*** Opening of DATA ***

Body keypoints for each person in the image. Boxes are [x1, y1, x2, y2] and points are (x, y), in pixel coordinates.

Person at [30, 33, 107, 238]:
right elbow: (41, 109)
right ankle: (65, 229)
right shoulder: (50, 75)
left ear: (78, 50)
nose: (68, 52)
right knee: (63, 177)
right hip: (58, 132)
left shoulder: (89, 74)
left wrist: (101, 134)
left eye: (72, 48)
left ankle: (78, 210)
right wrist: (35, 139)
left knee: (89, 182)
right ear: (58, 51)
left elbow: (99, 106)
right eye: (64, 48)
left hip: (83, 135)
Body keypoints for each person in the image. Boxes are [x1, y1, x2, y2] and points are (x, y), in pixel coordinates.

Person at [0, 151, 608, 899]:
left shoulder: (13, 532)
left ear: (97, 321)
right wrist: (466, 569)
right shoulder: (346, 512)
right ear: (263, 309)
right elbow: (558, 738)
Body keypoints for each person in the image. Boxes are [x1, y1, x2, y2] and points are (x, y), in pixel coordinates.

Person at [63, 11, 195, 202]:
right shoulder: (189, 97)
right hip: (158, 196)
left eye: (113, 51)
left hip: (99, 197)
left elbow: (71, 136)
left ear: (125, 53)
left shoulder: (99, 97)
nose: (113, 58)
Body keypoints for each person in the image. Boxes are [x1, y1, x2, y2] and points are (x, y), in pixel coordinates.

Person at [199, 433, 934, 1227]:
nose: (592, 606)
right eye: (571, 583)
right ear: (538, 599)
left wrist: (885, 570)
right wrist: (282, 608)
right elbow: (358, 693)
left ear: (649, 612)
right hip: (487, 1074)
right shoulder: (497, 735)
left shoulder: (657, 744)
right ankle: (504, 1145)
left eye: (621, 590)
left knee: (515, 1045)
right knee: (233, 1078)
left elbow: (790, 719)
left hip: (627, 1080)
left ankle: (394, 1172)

*** Close of DATA ***
*** Opening of DATA ***

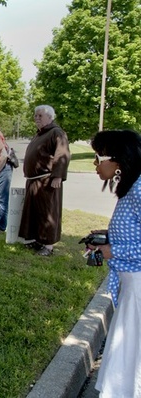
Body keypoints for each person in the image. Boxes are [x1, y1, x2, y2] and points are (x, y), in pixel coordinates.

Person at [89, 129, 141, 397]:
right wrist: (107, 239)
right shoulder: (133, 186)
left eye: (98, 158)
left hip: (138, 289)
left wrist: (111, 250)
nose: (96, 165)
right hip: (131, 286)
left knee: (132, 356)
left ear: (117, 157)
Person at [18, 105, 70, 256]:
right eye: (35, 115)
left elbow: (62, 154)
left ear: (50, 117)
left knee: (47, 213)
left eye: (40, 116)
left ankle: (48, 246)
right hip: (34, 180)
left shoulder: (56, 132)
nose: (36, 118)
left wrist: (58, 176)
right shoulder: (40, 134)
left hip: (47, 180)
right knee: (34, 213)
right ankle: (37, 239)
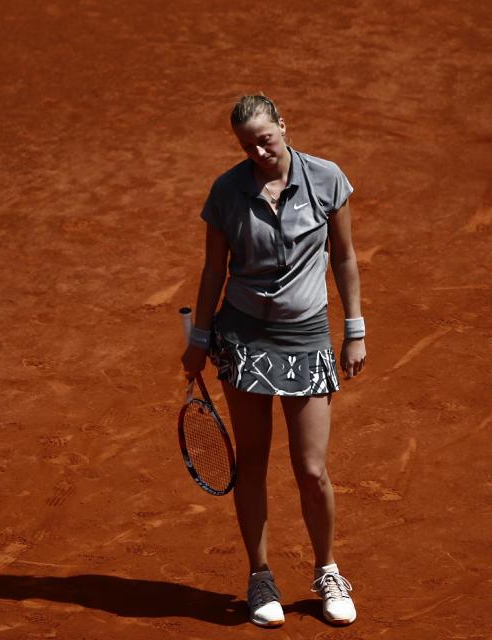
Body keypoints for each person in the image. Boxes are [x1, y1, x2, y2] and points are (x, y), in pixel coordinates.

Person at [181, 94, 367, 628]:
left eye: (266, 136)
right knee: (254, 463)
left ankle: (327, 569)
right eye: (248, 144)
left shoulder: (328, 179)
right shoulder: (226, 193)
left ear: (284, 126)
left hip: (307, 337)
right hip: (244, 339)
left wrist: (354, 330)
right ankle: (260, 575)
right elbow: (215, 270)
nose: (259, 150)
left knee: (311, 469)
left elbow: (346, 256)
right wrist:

*** Close of DATA ***
*** Opening of DATA ***

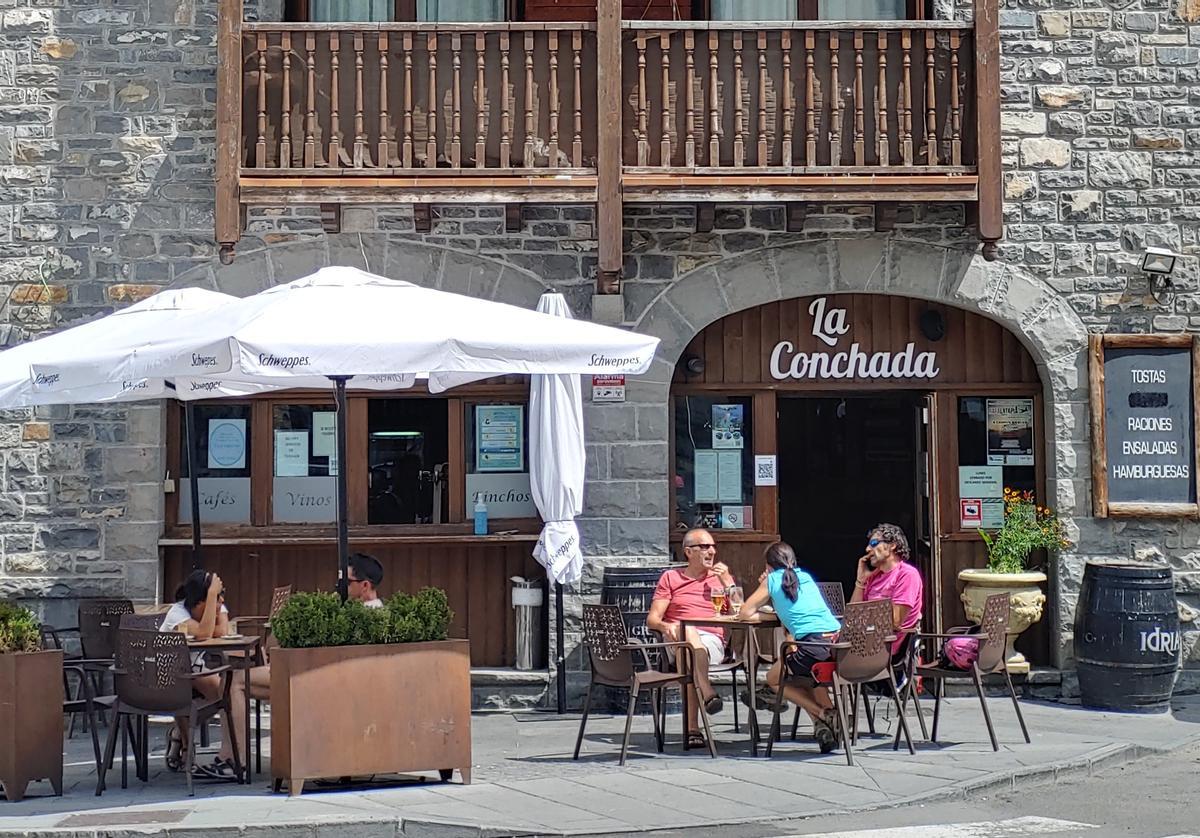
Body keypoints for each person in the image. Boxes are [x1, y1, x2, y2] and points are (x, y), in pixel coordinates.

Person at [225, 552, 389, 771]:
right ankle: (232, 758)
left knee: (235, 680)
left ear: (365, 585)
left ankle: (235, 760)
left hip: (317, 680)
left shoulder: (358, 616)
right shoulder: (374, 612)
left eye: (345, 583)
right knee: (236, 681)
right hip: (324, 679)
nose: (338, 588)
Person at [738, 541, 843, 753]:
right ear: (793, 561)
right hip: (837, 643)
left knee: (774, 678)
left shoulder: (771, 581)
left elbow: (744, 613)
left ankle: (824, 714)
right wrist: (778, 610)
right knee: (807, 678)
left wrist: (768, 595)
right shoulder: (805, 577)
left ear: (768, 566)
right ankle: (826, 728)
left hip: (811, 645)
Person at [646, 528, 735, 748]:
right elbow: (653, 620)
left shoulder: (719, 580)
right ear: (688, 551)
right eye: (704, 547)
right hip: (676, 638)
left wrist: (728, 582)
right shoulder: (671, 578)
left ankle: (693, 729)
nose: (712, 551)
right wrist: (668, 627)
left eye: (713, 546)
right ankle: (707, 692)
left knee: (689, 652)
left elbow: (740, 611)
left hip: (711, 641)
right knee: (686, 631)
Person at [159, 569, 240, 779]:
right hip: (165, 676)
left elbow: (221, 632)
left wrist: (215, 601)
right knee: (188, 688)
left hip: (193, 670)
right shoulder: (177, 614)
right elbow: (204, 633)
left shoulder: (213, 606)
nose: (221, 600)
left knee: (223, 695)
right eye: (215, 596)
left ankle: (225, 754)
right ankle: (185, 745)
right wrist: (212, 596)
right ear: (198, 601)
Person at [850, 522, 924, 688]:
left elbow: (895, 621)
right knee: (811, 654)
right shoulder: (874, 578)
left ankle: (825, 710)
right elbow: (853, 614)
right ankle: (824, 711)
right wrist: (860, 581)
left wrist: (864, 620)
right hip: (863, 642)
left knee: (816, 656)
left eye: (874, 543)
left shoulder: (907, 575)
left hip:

*** Close of DATA ***

> [WORK TO COMPLETE]: Reproduce word for word, with pictures dropped, only the part of the material above that opens with the line containing "left eye: (40, 116)" and closes with the line containing "left ankle: (327, 569)".

> [SOLUTION TO THE PROBLEM]:
left eye: (40, 116)
left ankle: (48, 246)
right hip: (34, 180)
left shoulder: (56, 132)
nose: (36, 118)
left wrist: (58, 176)
right shoulder: (40, 134)
left hip: (47, 180)
right knee: (34, 213)
right ankle: (37, 239)
Body keypoints for each person in the image. Boxes are [x1, y1, x2, y2] and points are (x, y), in pixel coordinates.

Person at [181, 94, 367, 628]:
left eye: (266, 136)
right knee: (254, 463)
left ankle: (327, 569)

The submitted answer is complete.